“o poeta é com efeito coisa leve, santa e alada; só é capaz de criar quando se transforma num indivíduo que a divindade habita e que, perdendo a cabeça, fica inteiramente fora de si mesmo. Sem que essa possessão se produza, nenhum ser humano será capaz de criar ou vaticinar.” [Platão]

domingo, 7 de setembro de 2014

O ABAJUR E A ROSA MENINA (conto)



Era uma vez um vaso que foi colocado à soleira de uma janela. Era de uma casinha bem bonitinha. A dona da residência sentia falta de plantas, logo inaugurou uma das janelas com uma pequena muda de Rosa Menina. O vaso ficava bem na direção de um abajur comprido, de hastes imitando pétalas abertas, cuja lâmpada era o centro. Era uma luz antiga, daquelas amarelas. E ela testemunhou toda a metamorfose da pequena planta acomodada naquele gentil vaso.

Passado um mês mais ou menos, começaram a despontar os gomos das flores. Certa madrugada o abajur percebeu que o primeiro gomo estava se abrindo, e dela saindo vagarosamente, como se espreguiçando, a primeira Rosa Menina. Vendo aquele milagre orgânico da Vida, o abajur apaixonou-se pela florzinha. Ficou incandescente desde a manhãzinha com sua luz amarela a se alastrar pelo ambiente. E pouco antes de ser desligado, o abajur soube pela própria florzinha que na madrugada seguinte ela não mais estaria ali, pois ao longo do dia iria murchar e morrer.

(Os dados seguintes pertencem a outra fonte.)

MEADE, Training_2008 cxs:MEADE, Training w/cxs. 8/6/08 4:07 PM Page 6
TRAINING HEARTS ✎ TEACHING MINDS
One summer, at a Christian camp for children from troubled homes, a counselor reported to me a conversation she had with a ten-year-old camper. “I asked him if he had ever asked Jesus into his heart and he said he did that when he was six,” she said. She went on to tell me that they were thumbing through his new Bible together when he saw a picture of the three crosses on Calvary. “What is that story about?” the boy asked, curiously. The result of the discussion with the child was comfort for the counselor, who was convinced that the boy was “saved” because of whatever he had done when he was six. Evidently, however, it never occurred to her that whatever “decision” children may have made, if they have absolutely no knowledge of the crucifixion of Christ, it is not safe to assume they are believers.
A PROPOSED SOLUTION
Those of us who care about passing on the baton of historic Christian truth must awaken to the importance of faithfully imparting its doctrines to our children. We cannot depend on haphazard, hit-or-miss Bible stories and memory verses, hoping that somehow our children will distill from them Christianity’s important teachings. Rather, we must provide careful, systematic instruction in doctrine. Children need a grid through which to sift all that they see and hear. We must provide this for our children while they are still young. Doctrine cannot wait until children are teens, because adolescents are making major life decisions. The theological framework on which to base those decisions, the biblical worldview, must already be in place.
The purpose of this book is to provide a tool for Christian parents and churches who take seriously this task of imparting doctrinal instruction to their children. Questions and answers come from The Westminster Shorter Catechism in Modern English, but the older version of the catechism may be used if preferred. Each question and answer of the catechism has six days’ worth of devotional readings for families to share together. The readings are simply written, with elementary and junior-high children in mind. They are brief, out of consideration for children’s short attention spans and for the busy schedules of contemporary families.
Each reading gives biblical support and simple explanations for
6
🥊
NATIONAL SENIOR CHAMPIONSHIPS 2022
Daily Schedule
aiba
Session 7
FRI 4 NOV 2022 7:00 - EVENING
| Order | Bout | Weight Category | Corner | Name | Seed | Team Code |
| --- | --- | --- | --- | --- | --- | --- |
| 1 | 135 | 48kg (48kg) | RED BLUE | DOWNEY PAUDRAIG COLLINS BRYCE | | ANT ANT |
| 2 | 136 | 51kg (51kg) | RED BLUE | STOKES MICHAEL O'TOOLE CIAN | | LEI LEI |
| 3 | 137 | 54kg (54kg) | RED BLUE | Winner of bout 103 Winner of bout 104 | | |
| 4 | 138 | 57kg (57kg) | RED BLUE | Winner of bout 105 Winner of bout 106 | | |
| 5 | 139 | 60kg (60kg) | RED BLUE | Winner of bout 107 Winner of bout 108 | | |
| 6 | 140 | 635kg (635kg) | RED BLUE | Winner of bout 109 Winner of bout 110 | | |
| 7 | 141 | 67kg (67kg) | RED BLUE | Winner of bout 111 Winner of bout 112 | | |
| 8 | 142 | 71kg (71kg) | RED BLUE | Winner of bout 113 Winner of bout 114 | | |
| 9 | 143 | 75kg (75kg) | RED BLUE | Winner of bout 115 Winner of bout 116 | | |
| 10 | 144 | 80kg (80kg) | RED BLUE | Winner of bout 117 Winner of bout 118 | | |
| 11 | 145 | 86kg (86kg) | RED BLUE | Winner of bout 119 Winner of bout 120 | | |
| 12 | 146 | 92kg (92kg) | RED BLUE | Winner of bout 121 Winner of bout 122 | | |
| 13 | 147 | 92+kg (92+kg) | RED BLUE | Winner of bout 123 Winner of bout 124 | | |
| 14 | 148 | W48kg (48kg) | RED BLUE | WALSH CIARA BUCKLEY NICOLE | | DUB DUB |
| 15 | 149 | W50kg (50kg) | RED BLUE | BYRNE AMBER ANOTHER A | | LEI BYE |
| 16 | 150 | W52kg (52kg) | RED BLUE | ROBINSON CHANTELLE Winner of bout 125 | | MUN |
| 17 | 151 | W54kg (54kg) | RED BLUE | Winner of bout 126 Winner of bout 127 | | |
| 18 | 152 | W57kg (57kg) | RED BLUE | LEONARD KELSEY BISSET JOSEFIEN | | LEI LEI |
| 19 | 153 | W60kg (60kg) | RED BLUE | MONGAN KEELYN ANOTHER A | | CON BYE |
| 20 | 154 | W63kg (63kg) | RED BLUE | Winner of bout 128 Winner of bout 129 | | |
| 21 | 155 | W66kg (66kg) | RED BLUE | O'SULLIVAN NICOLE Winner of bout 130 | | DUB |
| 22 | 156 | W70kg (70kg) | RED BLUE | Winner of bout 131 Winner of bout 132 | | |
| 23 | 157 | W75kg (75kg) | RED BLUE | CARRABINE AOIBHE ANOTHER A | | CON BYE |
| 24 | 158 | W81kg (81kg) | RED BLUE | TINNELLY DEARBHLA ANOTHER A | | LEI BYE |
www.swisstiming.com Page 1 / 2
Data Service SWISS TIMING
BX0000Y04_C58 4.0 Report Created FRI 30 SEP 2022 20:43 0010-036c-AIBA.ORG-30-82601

O abajur ficou tão triste... tão triste, que aquela emoção fez o filamento de sua lâmpada se romper.

Porem, a luminária sabia que sua luz seria trocada por outra, mas aquele abajur não poderia mais suportar a ausência de sua rosa menina. Então decidiu nunca mais passar energia pelos seus filamentos, e desse modo não teria mais serventia. Aconteceu assim de a dona da residência se desfazer do objeto, indo ele parar em um canto do quintal da casa, onde eram depositadas coisas que não tinham mais serventia.


Deitado no chão onde alguma grama o acalentava, por coincidência da Natureza, precipitou-se espontaneamente um pequeno canteiro de Rosas Meninas. Visto isso a dona da casa não teve outra opção, senão deixar a luminária onde estava, pois se o retirasse de lá, todo o canteiro iria ser arrancado junto. Assim, aquele abajur foi sepultado, sendo ele consolado diariamente pelo nascimento de várias Rosas Meninas, que lembravam a primeira que ele havia visto e se apaixonado.